Stored items from a collection:
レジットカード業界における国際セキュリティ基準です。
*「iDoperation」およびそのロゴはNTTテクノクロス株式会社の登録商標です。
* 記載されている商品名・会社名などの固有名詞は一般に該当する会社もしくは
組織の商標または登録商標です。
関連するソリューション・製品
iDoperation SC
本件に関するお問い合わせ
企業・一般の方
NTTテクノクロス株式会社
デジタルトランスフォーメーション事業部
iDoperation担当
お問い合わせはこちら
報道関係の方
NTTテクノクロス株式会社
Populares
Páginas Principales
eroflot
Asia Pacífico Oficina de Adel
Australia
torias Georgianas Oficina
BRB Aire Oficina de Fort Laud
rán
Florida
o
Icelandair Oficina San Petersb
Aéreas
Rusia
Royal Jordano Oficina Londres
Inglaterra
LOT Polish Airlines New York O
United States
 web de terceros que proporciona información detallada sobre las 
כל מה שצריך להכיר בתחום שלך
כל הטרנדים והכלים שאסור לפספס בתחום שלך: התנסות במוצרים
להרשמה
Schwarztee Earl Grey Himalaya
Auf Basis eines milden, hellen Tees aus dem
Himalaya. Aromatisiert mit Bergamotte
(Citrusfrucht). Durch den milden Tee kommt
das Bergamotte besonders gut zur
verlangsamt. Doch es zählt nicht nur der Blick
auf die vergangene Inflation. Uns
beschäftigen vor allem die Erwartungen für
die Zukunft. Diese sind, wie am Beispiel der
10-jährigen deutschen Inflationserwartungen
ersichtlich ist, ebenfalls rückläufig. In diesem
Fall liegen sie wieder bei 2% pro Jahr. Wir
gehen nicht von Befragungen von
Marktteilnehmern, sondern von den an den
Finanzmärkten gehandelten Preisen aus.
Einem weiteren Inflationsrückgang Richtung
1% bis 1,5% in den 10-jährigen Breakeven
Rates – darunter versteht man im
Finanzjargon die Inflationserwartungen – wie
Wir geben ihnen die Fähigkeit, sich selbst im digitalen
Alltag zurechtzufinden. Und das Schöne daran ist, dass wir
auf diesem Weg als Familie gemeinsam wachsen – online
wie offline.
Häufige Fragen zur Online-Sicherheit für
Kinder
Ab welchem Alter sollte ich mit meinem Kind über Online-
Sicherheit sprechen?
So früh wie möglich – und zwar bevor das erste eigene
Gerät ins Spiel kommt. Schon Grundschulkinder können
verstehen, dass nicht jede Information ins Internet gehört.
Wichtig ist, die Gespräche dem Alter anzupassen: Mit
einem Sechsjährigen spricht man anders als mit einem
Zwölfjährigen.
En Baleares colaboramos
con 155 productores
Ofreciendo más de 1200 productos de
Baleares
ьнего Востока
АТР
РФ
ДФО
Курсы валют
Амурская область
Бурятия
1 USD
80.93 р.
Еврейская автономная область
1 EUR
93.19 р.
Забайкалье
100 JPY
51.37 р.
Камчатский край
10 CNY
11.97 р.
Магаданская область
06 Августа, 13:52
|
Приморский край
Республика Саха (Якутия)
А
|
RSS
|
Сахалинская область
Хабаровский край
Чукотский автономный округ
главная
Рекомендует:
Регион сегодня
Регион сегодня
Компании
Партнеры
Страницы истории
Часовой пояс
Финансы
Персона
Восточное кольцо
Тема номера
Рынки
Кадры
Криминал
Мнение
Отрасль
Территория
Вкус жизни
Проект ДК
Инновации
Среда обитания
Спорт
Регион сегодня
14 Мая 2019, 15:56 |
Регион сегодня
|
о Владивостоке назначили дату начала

▸ Assigned task: Using the entries above, return each line that includes the word "Bergamotte".

▸ Reply:
Himalaya. Aromatisiert mit Bergamotte
das Bergamotte besonders gut zur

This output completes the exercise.